例えば常時雇用する労働者が120人の民間企業の場合は、何人の障害者を雇用すればよいのでしょうか。
● 120人×2.3%=2.76人
小数点以下は切り捨てとなるため、上記の例の場合は「2人」の障害者雇用義務があります。
常時雇用する労働者とは、以下の状態を指します。
1週間の所定労働時間が20時間以上で、1年を超えて雇用される見込みがある、
または1年を超えて雇用されている労働者をいいます。このうち、1週間の所定労働時間が20時間以上30時間未満の方は、短時間労働者となります。
引用:障害者雇用のご案内 ~共に働くを当たり前に~│厚生労働省
なお、パートやアルバイトであっても上記要件に当てはまれば、常時雇用する労働者に含まれます。

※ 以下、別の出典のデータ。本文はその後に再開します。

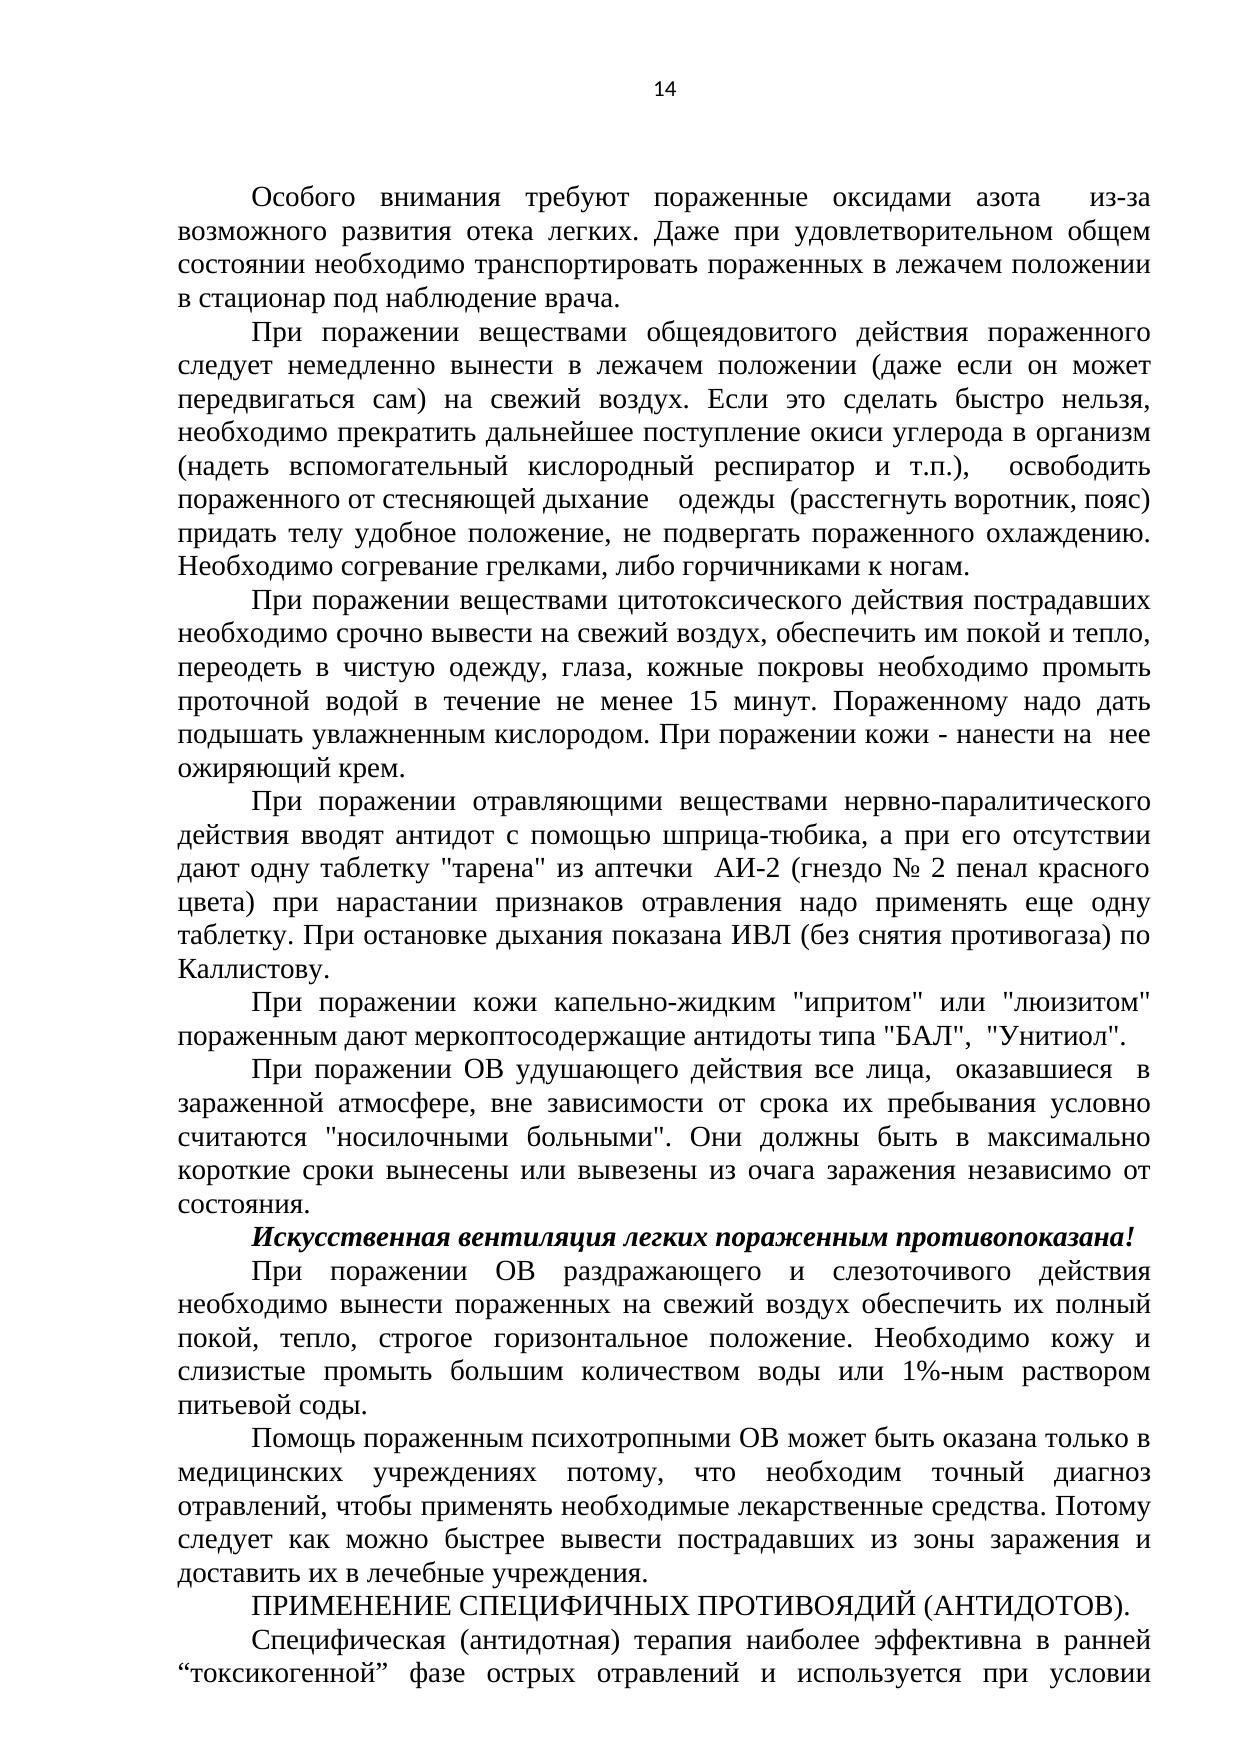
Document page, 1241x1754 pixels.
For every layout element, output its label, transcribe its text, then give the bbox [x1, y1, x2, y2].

text Помощь пораженным психотропными ОВ может быть оказана только в медицинских учреждениях потому, что необходим точный диагноз отравлений, чтобы применять необходимые лекарственные средства. Потому следует как можно быстрее вывести пострадавших из зоны заражения и доставить их в лечебные учреждения. [177, 1421, 1152, 1588]
text При поражении веществами общеядовитого действия пораженного следует немедленно вынести в лежачем положении (даже если он может передвигаться сам) на свежий воздух. Если это сделать быстро нельзя, необходимо прекратить дальнейшее поступление окиси углерода в организм (надеть вспомогательный кислородный респиратор и т.п.), освободить пораженного от стесняющей дыхание одежды (расстегнуть воротник, пояс) придать телу удобное положение, не подвергать пораженного охлаждению. Необходимо согревание грелками, либо горчичниками к ногам. [177, 314, 1152, 582]
text При поражении отравляющими веществами нервно-паралитического действия вводят антидот с помощью шприца-тюбика, а при его отсутствии дают одну таблетку "тарена" из аптечки АИ-2 (гнездо № 2 пенал красного цвета) при нарастании признаков отравления надо применять еще одну таблетку. При остановке дыхания показана ИВЛ (без снятия противогаза) по Каллистову. [177, 783, 1152, 984]
text При поражении кожи капельно-жидким "ипритом" или "люизитом" пораженным дают меркоптосодержащие антидоты типа "БАЛ", "Унитиол". [177, 984, 1152, 1052]
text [177, 1622, 1152, 1689]
text ПРИМЕНЕНИЕ СПЕЦИФИЧНЫХ ПРОТИВОЯДИЙ (АНТИДОТОВ). [177, 1588, 1152, 1622]
text При поражении ОВ удушающего действия все лица, оказавшиеся в зараженной атмосфере, вне зависимости от срока их пребывания условно считаются "носилочными больными". Они должны быть в максимально короткие сроки вынесены или вывезены из очага заражения независимо от состояния. [177, 1052, 1152, 1219]
text Искусственная вентиляция легких пораженным противопоказана! [177, 1219, 1152, 1253]
text Особого внимания требуют пораженные оксидами азота из-за возможного развития отека легких. Даже при удовлетворительном общем состоянии необходимо транспортировать пораженных в лежачем положении в стационар под наблюдение врача. [177, 179, 1152, 314]
text При поражении ОВ раздражающего и слезоточивого действия необходимо вынести пораженных на свежий воздух обеспечить их полный покой, тепло, строгое горизонтальное положение. Необходимо кожу и слизистые промыть большим количеством воды или 1%-ным раствором питьевой соды. [177, 1253, 1152, 1421]
text При поражении веществами цитотоксического действия пострадавших необходимо срочно вывести на свежий воздух, обеспечить им покой и тепло, переодеть в чистую одежду, глаза, кожные покровы необходимо промыть проточной водой в течение не менее 15 минут. Пораженному надо дать подышать увлажненным кислородом. При поражении кожи - нанести на нее ожиряющий крем. [177, 582, 1152, 783]
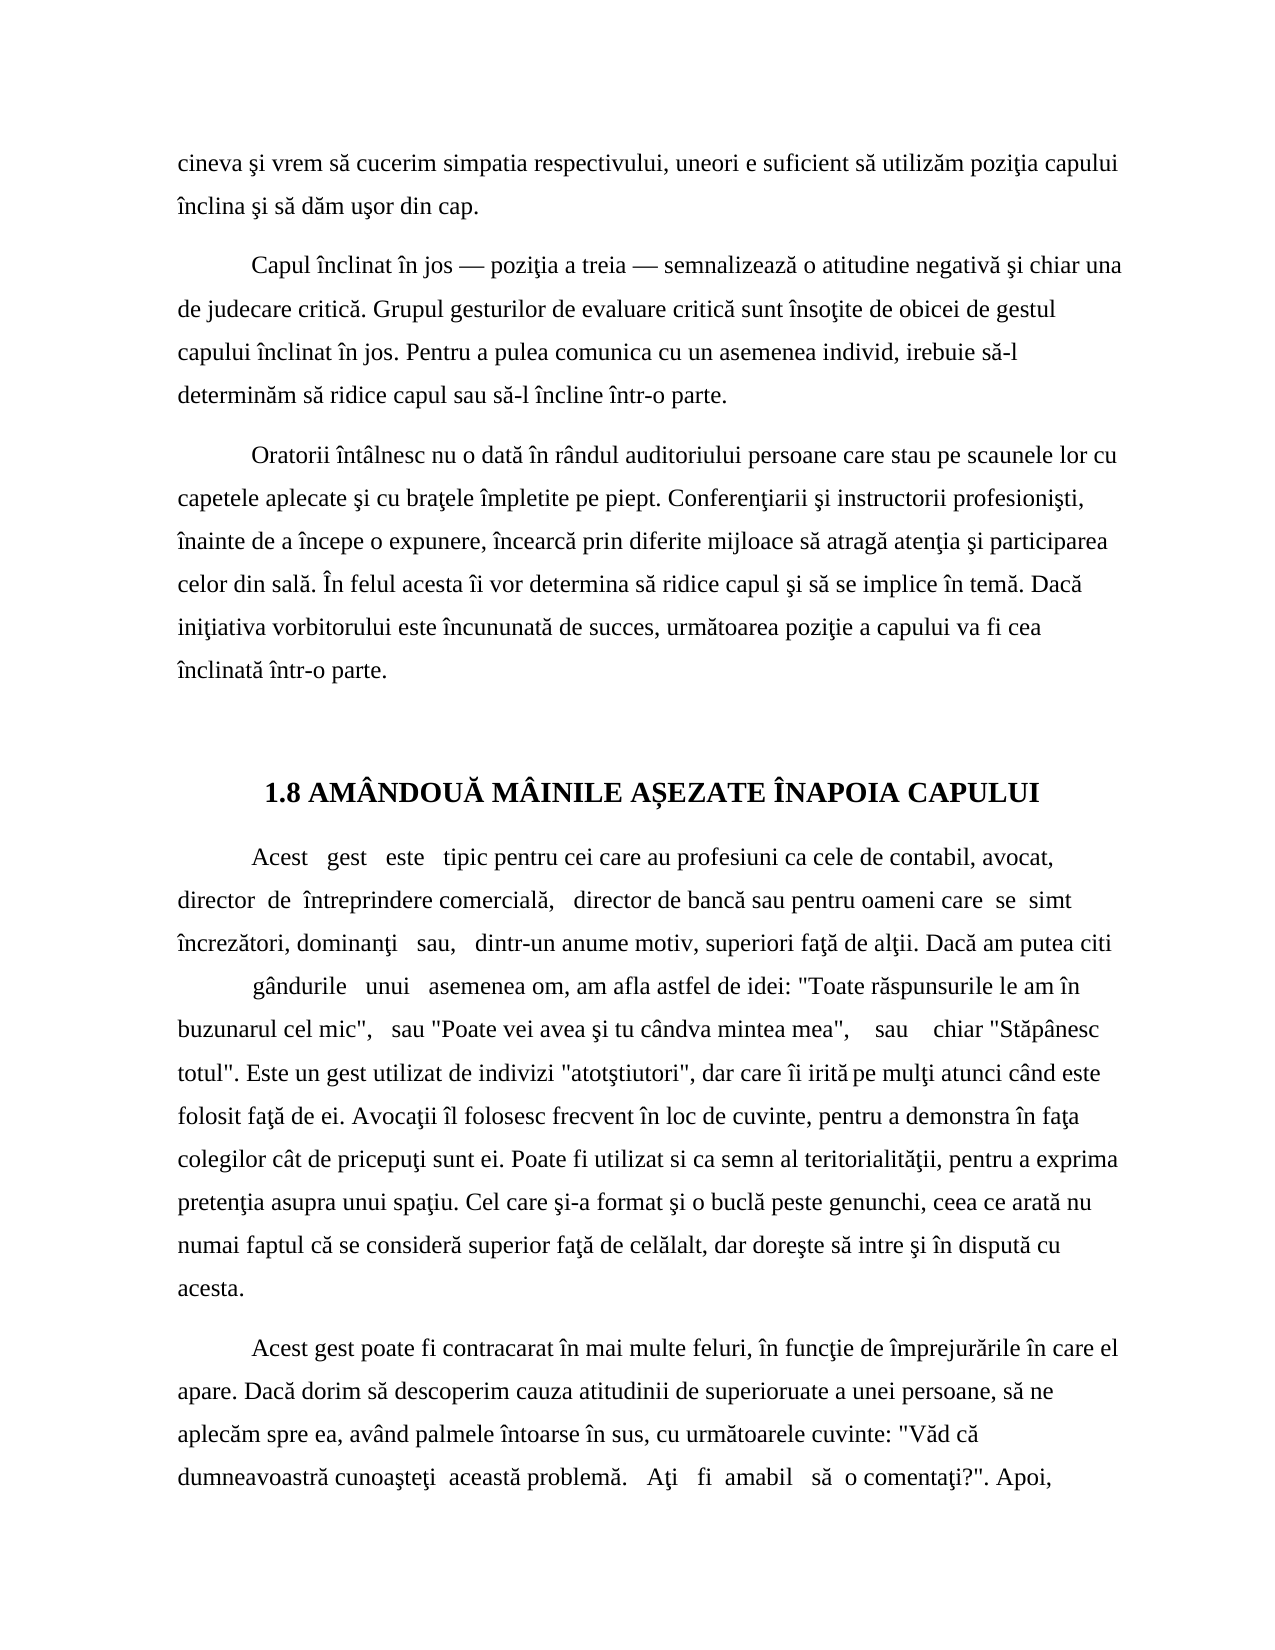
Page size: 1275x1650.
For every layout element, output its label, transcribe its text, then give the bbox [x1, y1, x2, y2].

障害者雇用率の対象となる障害者とは、以下の人達です。
● 身体障害者:身体障害者手帳1~6級に該当する人
● 知的障害者:児童相談所などで知的障害者と判定された人
● 精神障害者:精神障害者保健福祉手帳の交付を受けている人
なお各種手帳が交付されていない「その他の障害」である、以下の人は対象となりません。
● 発達障害者
● 難病
● 低身長症などの疾患
● 精神障害には至らない精神疾患、もしくは高次脳機能障害などにより、長期にわたり職業生活に相当の制限を受けた人、もしくは職業生活を営むことが著しく困難な人
障害者雇用率制度における障害者の算定方法は、以下のとおりです。
● 週所定労働時間30時間以上の身体障害者、知的障害者、精神障害者は「1」。重度身体障害者、重度知的障害者は「2」
● 週所定労働時間20時間以上30時間未満の身体障害者、知的障害者、精神障害者は「0.5」。重度身体障害者、重度知的障害者は「1」
なお、週所定労働時間20時間以上30時間未満の精神障害者に対しては、以下の特例措置があります。
精神障害者である短時間労働者で、新規雇い入れから3年以内の方 または精神障害者保健福祉手帳取得から3年以内の方かつ、令和5年3月31日までに、雇い入れられ、精神障害者保健福祉手帳を取得した方は、0.5ではなく1と算定します。
引用:障害者雇用のご案内 ~共に働くを当たり前に~│厚生労働省
「障害者を1人雇ったので、障害者雇用率の対象となる障害者も1人」ではないので注意が必要です。